Question & Answer (SAT119) - Handy Extinguisher (Your Home Fire Solutions)

How to Use (SAT119) - Handy Extinguisher (Your Home Fire Solutions)

Bonex SAT119 Award - Japan Best Extinguishing Tool - YouTube


----------



## fireguy (Dec 22, 2012)

Nice idea, but I still have couple of the carbon tet bombs protecting my house.  And I have the option of throwing them or allowing them to brust automatically and control the fire.  I also have a pressurized can that will burst and make a loud whistling noise to alert me in case of fire.  If that does not work, I have a dry chemical fire extinguisher that I take the lid off and shake the powder over the fire.  I sleep easy at night knowing I have  quality fire protection protecting me.

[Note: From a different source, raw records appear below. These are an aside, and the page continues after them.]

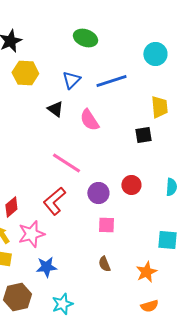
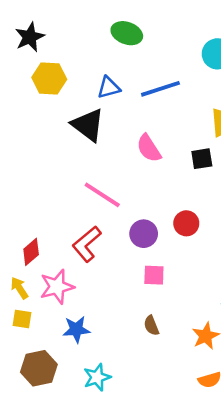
blue triangle: (71, 80) -> (109, 88), turned 30
black triangle: (55, 109) -> (88, 125), size x1.6
pink semicircle: (89, 120) -> (149, 148), moved

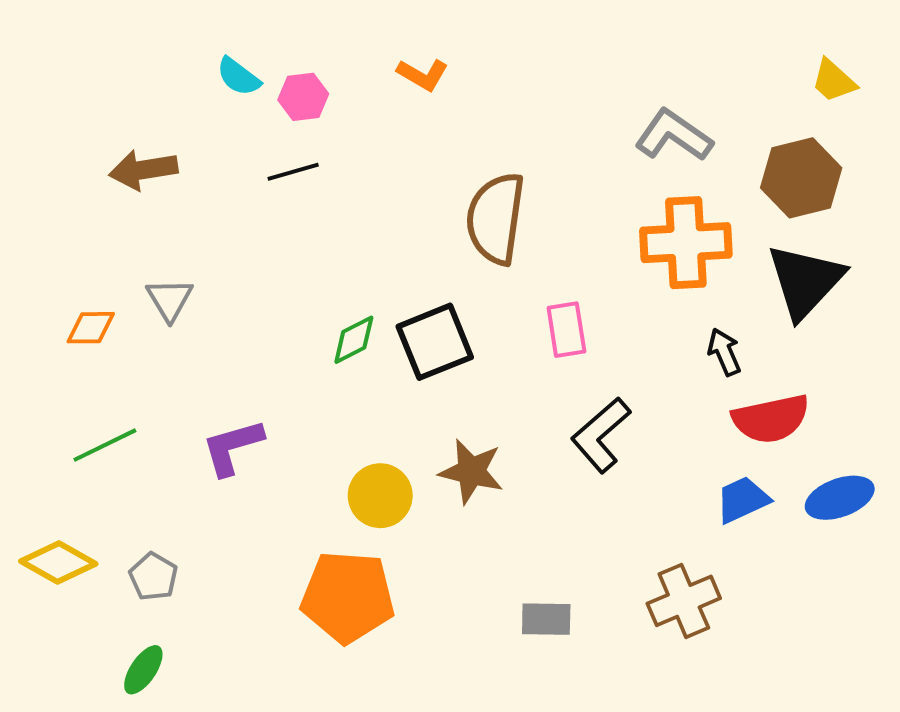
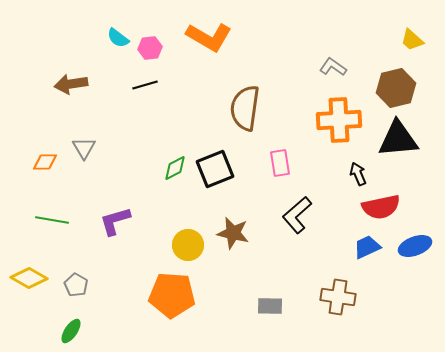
orange L-shape: (423, 75) -> (209, 37), size x1.8
gray L-shape: (674, 135) -> (333, 67), size x0.7
black triangle: (805, 281) -> (398, 139), turned 42
green line: (105, 445) -> (52, 220), turned 36
brown cross: (684, 601) -> (338, 297), turned 32

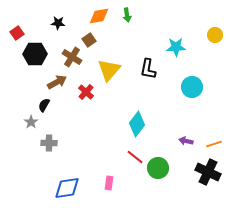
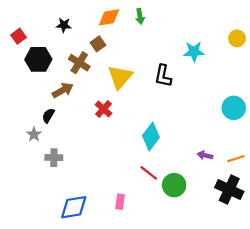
cyan circle: (192, 87) -> (234, 108), moved
red cross: (86, 92) -> (103, 109), moved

I have been thinking about a spring operated smoke alarm though, only $3,000.00 to protect the whole house.


----------



## cda (Dec 22, 2012)

fireguy said:
			
		

> Nice idea, but I still have couple of the carbon tet bombs protecting my house.  And I have the option of throwing them or allowing them to brust automatically and control the fire.  I also have a pressurized can that will burst and make a loud whistling noise to alert me in case of fire.  If that does not work, I have a dry chemical fire extinguisher that I take the lid off and shake the powder over the fire.  I sleep easy at night knowing I have  quality fire protection protecting me.  I have been thinking about a spring operated smoke alarm though, only $3,000.00 to protect the whole house.


you mean you do not break the top off the abc and throw it at the fire and it explodes putting out the fire???  come on get with modern technology!!!!!!!!!!!!1


----------



## fireguy (Dec 23, 2012)

cda said:
			
		

> you mean you do not break the top off the abc and throw it at the fire and it explodes putting out the fire???  come on get with modern technology!!!!!!!!!!!!1


You made me remember the movie about the fireman who threw the 5 # ABC Amerex FX at the fire. He hit the valve against something and before the contents came out, tossed the extinguisher at the fire and the resulting explosion controlled the fire.  I had people ask if that was a true incident.  I would answer, just like one sprinkler head going off makes all the sprinkler acitvate.

Anyone got a clip of the exploding extin


----------



## cda (Dec 23, 2012)

You made me remember the movie about the fireman who threw the 5 # ABC Amerex FX at the fire. He hit the valve against something and before the contents came out, tossed the extinguisher at the fire and the resulting explosion controlled the fire.  I had people ask if that was a true incident.  I would answer, just like one sprinkler head going off makes all the sprinkler acitvate.  Anyone got a clip of the exploding extin


----------



## fireguy (Dec 23, 2012)

Recharge FX

Here is a video, how to recharge a fire extinguisher.  I would appreciate everyone keeping this quiet.  I don't want people to know how easy recharges are.

how to refill a fire extinguisher - YouTube

I still like the movie, Backdraft.  When it was on tv at the station, we always watched it.   We never could get enough pressure on a hose to make it dance like that one.


----------